• **Document layout analysis data**
━━━━━━━━

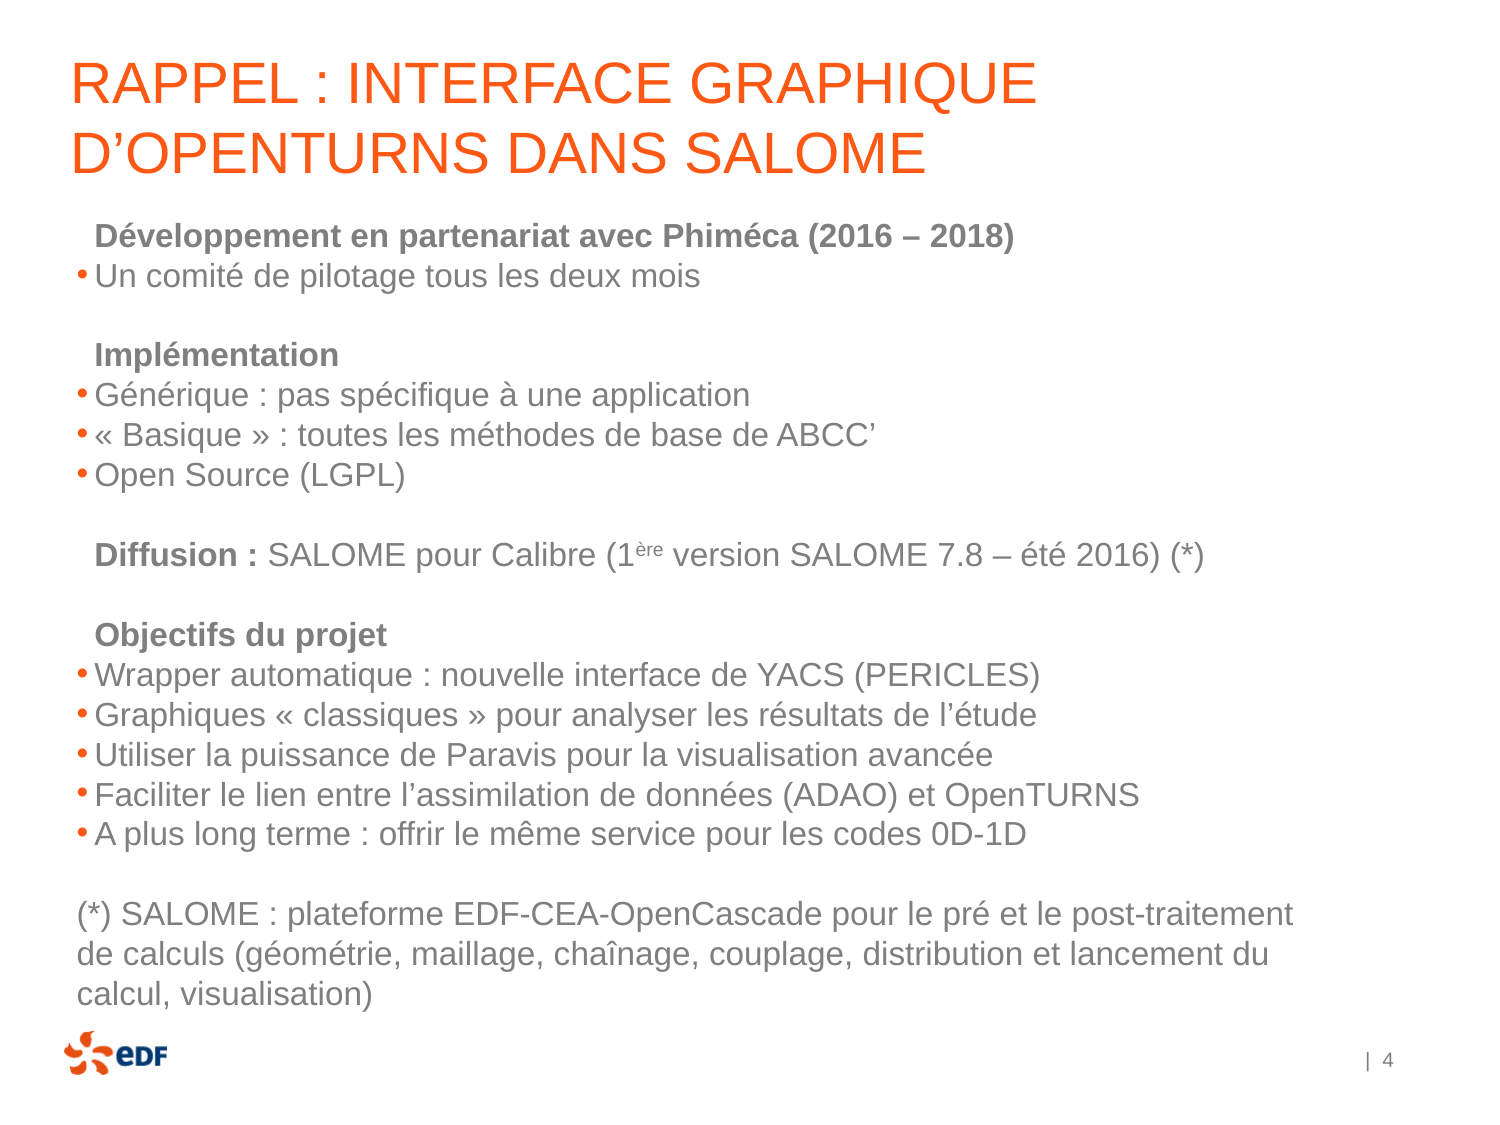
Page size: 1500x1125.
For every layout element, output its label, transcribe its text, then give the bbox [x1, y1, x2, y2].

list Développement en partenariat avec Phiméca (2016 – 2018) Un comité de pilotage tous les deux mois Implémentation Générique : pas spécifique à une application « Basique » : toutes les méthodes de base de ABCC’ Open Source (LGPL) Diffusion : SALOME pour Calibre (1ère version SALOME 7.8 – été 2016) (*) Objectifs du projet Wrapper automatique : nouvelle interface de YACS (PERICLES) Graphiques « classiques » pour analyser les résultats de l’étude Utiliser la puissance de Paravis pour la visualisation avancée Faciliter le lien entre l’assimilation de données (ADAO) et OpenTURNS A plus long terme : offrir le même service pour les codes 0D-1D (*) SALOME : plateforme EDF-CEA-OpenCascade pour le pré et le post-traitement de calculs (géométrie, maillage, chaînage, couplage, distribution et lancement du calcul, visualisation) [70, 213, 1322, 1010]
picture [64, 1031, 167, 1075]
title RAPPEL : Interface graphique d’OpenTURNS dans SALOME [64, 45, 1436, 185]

━━━━━━━━

• **ABOUT THIS EXERCISE**
The copy should match each line above exactly and contain no images.

• **ANSWER**
Page size: 1500x1125.
For every layout element, output its label, transcribe its text, then give the bbox [x1, y1, x2, y2].

list Développement en partenariat avec Phiméca (2016 – 2018) Un comité de pilotage tous les deux mois Implémentation Générique : pas spécifique à une application « Basique » : toutes les méthodes de base de ABCC’ Open Source (LGPL) Diffusion : SALOME pour Calibre (1ère version SALOME 7.8 – été 2016) (*) Objectifs du projet Wrapper automatique : nouvelle interface de YACS (PERICLES) Graphiques « classiques » pour analyser les résultats de l’étude Utiliser la puissance de Paravis pour la visualisation avancée Faciliter le lien entre l’assimilation de données (ADAO) et OpenTURNS A plus long terme : offrir le même service pour les codes 0D-1D (*) SALOME : plateforme EDF-CEA-OpenCascade pour le pré et le post-traitement de calculs (géométrie, maillage, chaînage, couplage, distribution et lancement du calcul, visualisation) [70, 213, 1322, 1010]
picture [64, 1031, 167, 1075]
title RAPPEL : Interface graphique d’OpenTURNS dans SALOME [64, 45, 1436, 185]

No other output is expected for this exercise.